Eine für die Anfechtbarkeit nach § 29 Z 1 KO erforderliche unentgeltliche Leistung (Verfügung) setzt voraus, dass Zweck der Leistung eine Freigebigkeit ist. Erforderlich ist also als subjektives Element der Wille des Verfügenden zur Freigebigkeit, es soll also seine Verfügung nicht von einer Gegenleistung abhängig sein. Das Vorliegen einer unentgeltlichen Verfügung, also auch das Merkmal der Unentgeltlichkeit selbst, ist vom Anfechtenden zu beweisen.

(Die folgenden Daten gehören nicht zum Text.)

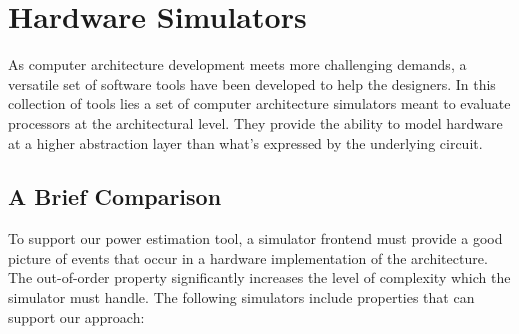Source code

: \section{Hardware Simulators}

As computer architecture development meets more challenging demands, a versatile
set of software tools have been developed to help the designers. In this
collection of tools lies a set of computer architecture simulators meant to
evaluate processors at the architectural level. They provide the ability to
model hardware at a higher abstraction layer than what's expressed by the
underlying circuit.

\subsection{A Brief Comparison}
\label{subsec:simulators}
To support our power estimation tool, a simulator frontend must provide a good
picture of events that occur in a hardware implementation of the architecture.
The out-of-order property significantly increases the level of complexity which
the simulator must handle. The following simulators include properties that can
support our approach:

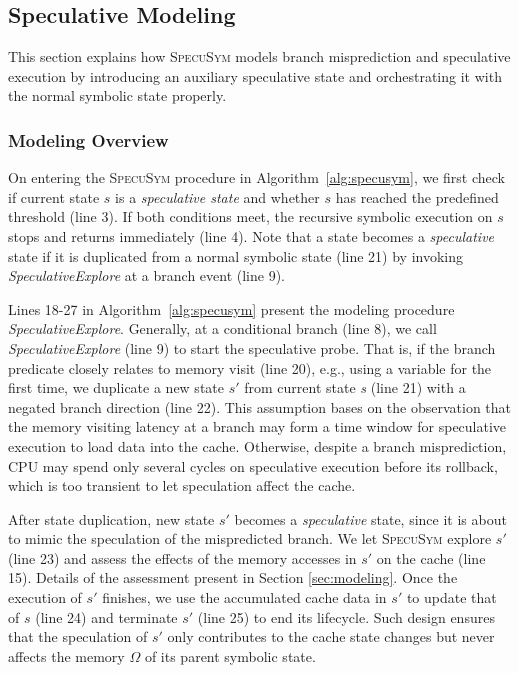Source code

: \documentclass[sigconf]{acmart}
\newcommand{\SpecuSym}{\textsc{SpecuSym} }
\begin{document}
\subsection{Speculative Modeling}
\label{sec:spec_modeling}

This section explains how \SpecuSym models branch misprediction and
speculative execution by introducing an auxiliary speculative state and 
orchestrating it with the normal symbolic state properly.

\subsubsection{Modeling Overview}
On entering the \SpecuSym procedure in Algorithm~\ref{alg:specusym}, we
first check if current state $s$ is a \textit{speculative state} and 
whether $s$ has reached the predefined threshold (line 3). If both 
conditions meet, the recursive symbolic execution on $s$ stops and returns 
immediately (line 4). Note that a state becomes a \textit{speculative} 
state if it is duplicated from a normal symbolic state (line 21) by invoking 
\textit{SpeculativeExplore} at a branch event (line 9). 


Lines 18-27 in Algorithm~\ref{alg:specusym} present the modeling procedure 
\textit{SpeculativeExplore}. Generally, at a conditional branch (line 8), 
we call \textit{SpeculativeExplore} (line 9) to start the speculative probe. 
That is, if the branch predicate closely relates to memory visit (line 20), 
e.g., using a variable for the first time, we duplicate a new state $s'$ 
from current state \textit{s} (line 21) with a negated branch direction 
(line 22). This assumption bases on the observation that the memory visiting 
latency at a branch may form a time window for speculative execution to load 
data into the cache. Otherwise, despite a branch misprediction, CPU may spend 
only several cycles on speculative execution before its rollback, which is too 
transient to let speculation affect the cache.


After state duplication, new state ${s'}$ becomes a \textit{speculative} state, 
since it is about to mimic the speculation of the mispredicted branch. We let 
\SpecuSym explore $s'$ (line 23) and assess the effects of the memory accesses 
in $s'$ on the cache (line 15). Details of the assessment present in Section
\ref{sec:modeling}. Once the execution of $s'$ finishes, we use the accumulated 
cache data in $s'$ to update that of $s$ (line 24) and terminate $s'$ (line 25) 
to end its lifecycle. Such design ensures that the speculation of $s'$ only 
contributes to the cache state changes but never affects the memory $\Omega$ of 
its parent symbolic state.
\end{document}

Wenn Ehegatten einander jeweils Belastungs- und Veräußerungsverbote für gleich große ideelle Liegenschaftsanteile an derselben Liegenschaft einräumen, ist davon auszugehen, dass die Rechtseinräumung gegenüber dem jeweiligen Vertragspartner durch die gleichartige Rechtseinräumung des anderen bedingt und mit dieser synallagmatisch verknüpft war. Auch aus der Absicht der Vertragspartner, eine wechselseitige Absicherung der Wohnsituation im Fall einer Scheidung zu garantieren (insb auch für die vier gemeinsamen Kinder), lässt sich eine Freigebigkeit nicht ableiten.